Está certamente entre os melhores filmes brasileiros de 2006, se não for o melhor. É um acerto do diretor Cao Hamburger, que até agora era conhecido por seu trabalho na produção infantil ("Castelo Rá Tim Bum") e na elogiada minissérie da HBO Brasil "Os Filhos do Carnaval". Com produção de Fernando Meirelles, este é certamente o melhor "filme argentino" já feito no Brasil. Explicando: ele tem todas as qualidades que a gente admira no cinema argentino, embora seja muito brasileiro e também muito paulista. É humano, sensível, bom de ver e de sentir, como há muito tempo não se faz por aqui (ou será que nunca se fez tão bem?).
A história se passa em 1970, na sombria época do "pra frente Brasil", quando o menino Mauro, de 12 anos, é levado às pressas para a casa de seu avô no bairro paulistano do Bom Retiro, porque os pais oficialmente vão sair de férias. Não é preciso explicar muito -- fica evidente que eles estão fugindo da polícia da ditadura. O problema é que o menino não encontra o avô (pequena participação de Paulo Autran): por infeliz coincidência, ele morreu naquele dia. Acaba sendo socorrido pela comunidade judaica, que o ampara, em particular um vizinho mal humorado que o inicia nos mistérios da religião e na tradição que ele desconhece.

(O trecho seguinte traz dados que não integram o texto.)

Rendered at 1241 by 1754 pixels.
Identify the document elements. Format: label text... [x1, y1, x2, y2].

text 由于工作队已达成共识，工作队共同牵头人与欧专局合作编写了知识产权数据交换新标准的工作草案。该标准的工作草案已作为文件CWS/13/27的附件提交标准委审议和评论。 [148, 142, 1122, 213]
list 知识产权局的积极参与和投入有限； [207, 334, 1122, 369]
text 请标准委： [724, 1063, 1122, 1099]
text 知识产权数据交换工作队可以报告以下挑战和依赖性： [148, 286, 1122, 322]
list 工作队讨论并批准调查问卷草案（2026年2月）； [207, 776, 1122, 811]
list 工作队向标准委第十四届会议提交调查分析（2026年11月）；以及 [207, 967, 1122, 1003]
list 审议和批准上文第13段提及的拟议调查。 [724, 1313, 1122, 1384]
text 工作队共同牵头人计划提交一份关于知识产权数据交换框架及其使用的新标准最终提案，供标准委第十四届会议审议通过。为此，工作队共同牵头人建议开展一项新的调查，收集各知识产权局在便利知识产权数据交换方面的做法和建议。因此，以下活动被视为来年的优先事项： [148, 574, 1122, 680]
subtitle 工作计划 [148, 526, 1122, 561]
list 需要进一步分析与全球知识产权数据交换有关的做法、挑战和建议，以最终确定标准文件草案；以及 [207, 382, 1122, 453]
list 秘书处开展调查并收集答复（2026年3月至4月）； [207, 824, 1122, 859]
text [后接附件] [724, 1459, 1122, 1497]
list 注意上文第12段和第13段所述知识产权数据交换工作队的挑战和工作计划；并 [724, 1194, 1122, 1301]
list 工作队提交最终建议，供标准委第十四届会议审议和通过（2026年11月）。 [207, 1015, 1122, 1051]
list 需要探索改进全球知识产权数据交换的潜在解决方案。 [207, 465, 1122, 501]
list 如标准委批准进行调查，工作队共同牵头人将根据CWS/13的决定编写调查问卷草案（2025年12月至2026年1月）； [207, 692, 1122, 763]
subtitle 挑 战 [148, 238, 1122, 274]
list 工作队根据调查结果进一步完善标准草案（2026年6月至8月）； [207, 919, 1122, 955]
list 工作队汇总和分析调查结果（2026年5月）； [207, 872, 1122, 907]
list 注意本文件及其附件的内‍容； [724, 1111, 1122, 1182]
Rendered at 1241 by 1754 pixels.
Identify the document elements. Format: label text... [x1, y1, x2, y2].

Basicamente é uma variante do tema do peixe fora d´água, ou seja, uma pessoa de fora que é obrigada a conhecer e entender os hábitos de uma comunidade desconhecida (embora judeu, o menino não foi criado na religião). Ajudado por duas crianças muito bem escolhidas -- o menino de olhos sensíveis e a garota de rosto vivo e inusitado --, o filme não insiste na política nem na comédia de costumes, e também não exagera na alegoria do país que comemora as vitórias na Copa do Mundo mas ignorao as torturas e as prisões. Tudo faz parte de um painel muito bem orquestrado, sem sentimentalismo ou excessos, recriado em grande parte num prédio antigo de Campinas, já que o velho Bom Retiro mudou muito, embora apareça em algumas cenas.
O fato é que o filme fala diretamente ao coração e à mente. Já que não encontrou todo o público que merecia, pode agora ser descoberto ou revisto em DVD.